Selected excerpt:
Finally, some guidance on mid-year cafeteria plan changes that many employers have already permitted in the wake of United States v. Windsor. On December 16, 2013, the Internal Revenue Service (IRS) released Notice 2014-1, which answers questions regarding the proper treatment of cafeteria plan elections, flexible spending account (FSA) expenses, and health savings account (HSA) and dependent care assistance program (DCAP) contribution limits for same-sex married couples.
The IRS offers retroactive relief for mid-year changes to pre-tax premium elections in the wake of the Windsor decision. An election change to reflect the change in legal status for same-sex spouses under federal law is permitted during the plan year including either June 26, 2013 (the date on which the Supreme Court issued Windsor), or December 16, 2013 (the date that the IRS issued the Notice). An election change made between June 26, 2013 and the end of 2013 based on the change of tax treatment for same-sex coverage is also permitted, even though existing regulations would not permit an election change for a change in tax treatment. In either case, employers should use their plan’s existing rules to determine the date on which such change in election becomes effective.
Notice 2014-1 also states that upon receipt of notice that an employee is part of a same-sex married couple, the employer must allow the employee to pay on a pre-tax basis for coverage for the same-sex spouse, even if he or she previously paid for that coverage with after-tax dollars. Employees may provide notice of the marriage in the form of an election change request under the cafeteria plan or a revised Form W-4 indicating that the participant is married. This rule does not prohibit an employee from electing to continue paying for the spouse’s coverage with after-tax dollars for the remainder of the current cafeteria plan year and seeking a tax refund on his or her income tax return.
Health flexible spending accounts may reimburse the expenses of same-sex spouses and their dependents, which were incurred from the start of the plan year that includes June 26, 2013, or the date of the marriage, if later. This retroactive eligibility may apply even if the employee elected self-only reimbursement coverage. For a calendar year plan, for example, a plan may reimburse medical expenses for a couple who were already married at the start of 2013, even if the expenses were incurred before the Windsor decision was issued.

Collected data entries:
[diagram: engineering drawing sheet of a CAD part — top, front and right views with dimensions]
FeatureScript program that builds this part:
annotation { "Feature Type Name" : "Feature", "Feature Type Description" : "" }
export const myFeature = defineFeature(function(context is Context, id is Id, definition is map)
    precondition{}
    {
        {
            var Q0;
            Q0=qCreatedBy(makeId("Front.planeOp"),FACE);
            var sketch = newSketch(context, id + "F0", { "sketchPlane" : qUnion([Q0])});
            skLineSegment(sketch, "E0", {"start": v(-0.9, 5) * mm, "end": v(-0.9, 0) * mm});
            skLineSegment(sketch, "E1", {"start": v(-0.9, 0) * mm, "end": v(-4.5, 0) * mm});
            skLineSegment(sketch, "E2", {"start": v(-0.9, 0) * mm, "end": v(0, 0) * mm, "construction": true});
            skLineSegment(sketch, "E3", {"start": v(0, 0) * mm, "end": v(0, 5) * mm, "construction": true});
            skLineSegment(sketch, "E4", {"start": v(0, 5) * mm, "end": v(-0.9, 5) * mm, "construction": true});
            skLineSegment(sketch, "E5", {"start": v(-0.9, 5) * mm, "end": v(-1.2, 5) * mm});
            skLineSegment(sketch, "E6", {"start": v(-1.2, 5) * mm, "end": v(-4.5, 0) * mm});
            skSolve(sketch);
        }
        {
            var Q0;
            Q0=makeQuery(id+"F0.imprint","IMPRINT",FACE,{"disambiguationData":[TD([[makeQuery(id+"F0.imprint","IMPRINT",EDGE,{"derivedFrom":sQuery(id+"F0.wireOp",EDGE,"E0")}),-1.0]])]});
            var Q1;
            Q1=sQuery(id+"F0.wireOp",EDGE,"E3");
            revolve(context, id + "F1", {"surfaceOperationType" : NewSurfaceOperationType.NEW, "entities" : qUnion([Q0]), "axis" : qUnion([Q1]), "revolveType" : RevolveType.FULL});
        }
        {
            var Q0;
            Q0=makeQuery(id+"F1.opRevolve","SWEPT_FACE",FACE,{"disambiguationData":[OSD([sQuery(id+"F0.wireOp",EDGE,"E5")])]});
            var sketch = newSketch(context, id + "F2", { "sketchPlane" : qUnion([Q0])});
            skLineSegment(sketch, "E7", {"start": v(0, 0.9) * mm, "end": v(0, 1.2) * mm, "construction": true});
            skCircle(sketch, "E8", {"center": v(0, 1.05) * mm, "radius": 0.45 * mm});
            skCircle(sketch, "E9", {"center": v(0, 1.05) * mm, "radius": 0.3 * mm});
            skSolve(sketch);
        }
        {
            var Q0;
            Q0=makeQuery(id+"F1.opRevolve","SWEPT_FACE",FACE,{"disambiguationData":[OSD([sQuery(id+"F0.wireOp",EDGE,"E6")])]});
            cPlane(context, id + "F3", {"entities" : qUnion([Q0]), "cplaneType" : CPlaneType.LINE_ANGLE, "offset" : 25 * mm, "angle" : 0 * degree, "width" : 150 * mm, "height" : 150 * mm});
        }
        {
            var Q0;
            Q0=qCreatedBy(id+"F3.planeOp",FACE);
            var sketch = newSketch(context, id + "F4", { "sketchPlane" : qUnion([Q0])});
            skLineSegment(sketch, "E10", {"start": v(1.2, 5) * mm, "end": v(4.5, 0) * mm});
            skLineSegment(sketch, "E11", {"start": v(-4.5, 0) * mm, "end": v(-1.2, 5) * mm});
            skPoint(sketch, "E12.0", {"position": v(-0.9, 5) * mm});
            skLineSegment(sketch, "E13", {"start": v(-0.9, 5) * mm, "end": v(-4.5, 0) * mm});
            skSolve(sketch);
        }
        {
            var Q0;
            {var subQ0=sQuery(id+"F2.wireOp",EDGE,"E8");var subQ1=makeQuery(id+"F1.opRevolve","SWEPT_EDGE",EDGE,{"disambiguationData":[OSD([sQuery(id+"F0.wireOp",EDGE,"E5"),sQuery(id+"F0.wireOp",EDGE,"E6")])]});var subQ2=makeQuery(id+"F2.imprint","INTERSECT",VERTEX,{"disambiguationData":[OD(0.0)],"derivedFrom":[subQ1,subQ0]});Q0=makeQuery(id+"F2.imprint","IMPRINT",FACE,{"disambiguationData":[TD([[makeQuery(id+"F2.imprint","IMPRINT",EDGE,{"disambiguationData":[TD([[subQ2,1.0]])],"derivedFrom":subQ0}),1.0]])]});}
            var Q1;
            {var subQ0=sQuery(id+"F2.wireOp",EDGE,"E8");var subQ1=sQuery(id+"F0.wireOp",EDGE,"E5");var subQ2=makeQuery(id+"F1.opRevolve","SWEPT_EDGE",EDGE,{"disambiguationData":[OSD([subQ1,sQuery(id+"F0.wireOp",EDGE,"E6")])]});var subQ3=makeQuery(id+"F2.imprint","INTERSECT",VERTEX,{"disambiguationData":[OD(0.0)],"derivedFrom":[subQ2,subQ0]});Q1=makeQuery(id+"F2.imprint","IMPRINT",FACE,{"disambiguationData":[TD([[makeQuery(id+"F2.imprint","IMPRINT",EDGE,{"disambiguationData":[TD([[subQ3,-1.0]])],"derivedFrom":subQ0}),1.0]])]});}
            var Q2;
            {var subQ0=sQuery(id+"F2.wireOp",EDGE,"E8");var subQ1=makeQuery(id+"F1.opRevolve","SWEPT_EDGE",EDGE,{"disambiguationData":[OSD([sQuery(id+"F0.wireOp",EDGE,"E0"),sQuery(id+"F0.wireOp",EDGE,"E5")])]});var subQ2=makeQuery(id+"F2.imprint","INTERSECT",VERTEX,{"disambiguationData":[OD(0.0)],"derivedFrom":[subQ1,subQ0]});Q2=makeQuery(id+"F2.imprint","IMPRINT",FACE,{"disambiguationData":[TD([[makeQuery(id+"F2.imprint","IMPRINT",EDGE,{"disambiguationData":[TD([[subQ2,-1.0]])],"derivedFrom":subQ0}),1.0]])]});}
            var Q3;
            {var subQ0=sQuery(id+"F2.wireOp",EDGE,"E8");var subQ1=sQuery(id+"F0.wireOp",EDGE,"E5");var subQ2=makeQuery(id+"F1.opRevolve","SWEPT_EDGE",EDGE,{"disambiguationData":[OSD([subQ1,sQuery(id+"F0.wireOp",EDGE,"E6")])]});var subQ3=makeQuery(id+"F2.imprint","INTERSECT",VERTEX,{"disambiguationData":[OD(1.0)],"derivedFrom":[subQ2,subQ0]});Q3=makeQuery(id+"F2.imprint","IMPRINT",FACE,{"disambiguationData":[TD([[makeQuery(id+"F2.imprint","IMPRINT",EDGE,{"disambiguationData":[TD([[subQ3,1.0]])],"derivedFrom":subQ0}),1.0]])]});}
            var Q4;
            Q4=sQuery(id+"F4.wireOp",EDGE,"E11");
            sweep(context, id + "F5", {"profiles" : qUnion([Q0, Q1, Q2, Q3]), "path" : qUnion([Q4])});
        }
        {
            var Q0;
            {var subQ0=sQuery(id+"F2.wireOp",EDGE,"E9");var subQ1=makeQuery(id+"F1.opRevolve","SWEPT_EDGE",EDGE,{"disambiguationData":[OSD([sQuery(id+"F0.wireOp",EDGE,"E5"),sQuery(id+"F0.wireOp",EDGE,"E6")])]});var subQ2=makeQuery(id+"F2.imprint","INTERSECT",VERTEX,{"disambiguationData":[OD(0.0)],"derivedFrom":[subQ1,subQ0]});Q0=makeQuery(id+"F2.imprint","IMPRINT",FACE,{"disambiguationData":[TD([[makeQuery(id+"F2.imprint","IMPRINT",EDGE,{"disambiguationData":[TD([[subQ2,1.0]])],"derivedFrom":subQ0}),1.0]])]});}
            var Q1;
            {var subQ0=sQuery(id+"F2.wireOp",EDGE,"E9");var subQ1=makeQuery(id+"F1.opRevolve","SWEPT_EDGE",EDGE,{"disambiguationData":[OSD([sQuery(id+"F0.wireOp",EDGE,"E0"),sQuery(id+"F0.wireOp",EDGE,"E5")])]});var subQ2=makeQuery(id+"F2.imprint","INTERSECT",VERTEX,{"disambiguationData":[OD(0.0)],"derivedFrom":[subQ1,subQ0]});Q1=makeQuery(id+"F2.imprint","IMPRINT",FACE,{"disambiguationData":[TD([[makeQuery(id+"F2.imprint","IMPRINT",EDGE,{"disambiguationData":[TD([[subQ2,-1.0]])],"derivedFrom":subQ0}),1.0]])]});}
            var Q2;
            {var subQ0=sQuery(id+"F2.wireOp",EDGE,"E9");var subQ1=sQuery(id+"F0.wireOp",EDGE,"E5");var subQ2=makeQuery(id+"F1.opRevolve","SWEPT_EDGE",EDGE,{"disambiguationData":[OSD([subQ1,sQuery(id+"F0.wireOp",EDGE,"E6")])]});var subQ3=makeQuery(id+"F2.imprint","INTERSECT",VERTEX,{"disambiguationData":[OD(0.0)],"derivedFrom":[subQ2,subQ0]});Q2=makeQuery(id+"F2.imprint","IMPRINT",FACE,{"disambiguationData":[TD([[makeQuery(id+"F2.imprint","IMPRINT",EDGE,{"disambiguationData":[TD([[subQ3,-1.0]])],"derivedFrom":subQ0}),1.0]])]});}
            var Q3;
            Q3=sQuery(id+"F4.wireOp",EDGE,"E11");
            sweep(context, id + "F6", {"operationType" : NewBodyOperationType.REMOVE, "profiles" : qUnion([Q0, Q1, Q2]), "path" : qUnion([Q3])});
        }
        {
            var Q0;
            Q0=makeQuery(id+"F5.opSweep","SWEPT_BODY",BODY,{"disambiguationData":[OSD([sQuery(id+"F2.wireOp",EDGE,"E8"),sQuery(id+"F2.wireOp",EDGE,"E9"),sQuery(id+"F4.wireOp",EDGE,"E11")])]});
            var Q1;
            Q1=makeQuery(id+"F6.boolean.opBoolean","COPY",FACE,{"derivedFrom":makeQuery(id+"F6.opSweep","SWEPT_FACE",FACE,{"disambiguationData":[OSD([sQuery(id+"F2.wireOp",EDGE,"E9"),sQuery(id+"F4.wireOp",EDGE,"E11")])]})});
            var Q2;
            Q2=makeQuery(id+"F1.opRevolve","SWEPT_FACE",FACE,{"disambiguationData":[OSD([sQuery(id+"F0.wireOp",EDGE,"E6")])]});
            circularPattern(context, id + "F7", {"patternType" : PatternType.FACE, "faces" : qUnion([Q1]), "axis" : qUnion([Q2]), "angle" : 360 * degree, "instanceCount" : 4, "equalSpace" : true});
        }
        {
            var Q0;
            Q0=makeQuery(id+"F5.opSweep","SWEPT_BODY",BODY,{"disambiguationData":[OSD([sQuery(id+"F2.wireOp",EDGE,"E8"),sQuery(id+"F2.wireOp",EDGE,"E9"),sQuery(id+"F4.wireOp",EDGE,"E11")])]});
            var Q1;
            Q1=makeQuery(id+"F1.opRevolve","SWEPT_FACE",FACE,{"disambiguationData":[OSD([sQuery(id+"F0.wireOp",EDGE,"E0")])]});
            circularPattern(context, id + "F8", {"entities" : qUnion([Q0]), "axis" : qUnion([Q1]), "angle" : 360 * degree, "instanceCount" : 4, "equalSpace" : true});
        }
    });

Tasks:
A) Answer these questions using the Notice 2014-1 text:
(i) On what date did the IRS release Notice 2014-1?
(ii) On what date did the Supreme Court issue Windsor?
(iii) What two forms of notice of the marriage may employees provide?
B) List every abbreviation that the Notice 2014-1 text defines in parentheses, each with its full form.
C) Reproduce the Notice 2014-1 text from the words "Finally, some guidance" up to and including the words "same-sex married couples.".
The listing comes from a separate source unrelated to the text.

Solutions for each task:
A)
(i) December 16, 2013
(ii) June 26, 2013
(iii) An election change request under the cafeteria plan, or a revised Form W-4 indicating that the participant is married

B)
IRS: Internal Revenue Service
FSA: flexible spending account
HSA: health savings account
DCAP: dependent care assistance program

C)
Finally, some guidance on mid-year cafeteria plan changes that many employers have already permitted in the wake of United States v. Windsor. On December 16, 2013, the Internal Revenue Service (IRS) released Notice 2014-1, which answers questions regarding the proper treatment of cafeteria plan elections, flexible spending account (FSA) expenses, and health savings account (HSA) and dependent care assistance program (DCAP) contribution limits for same-sex married couples.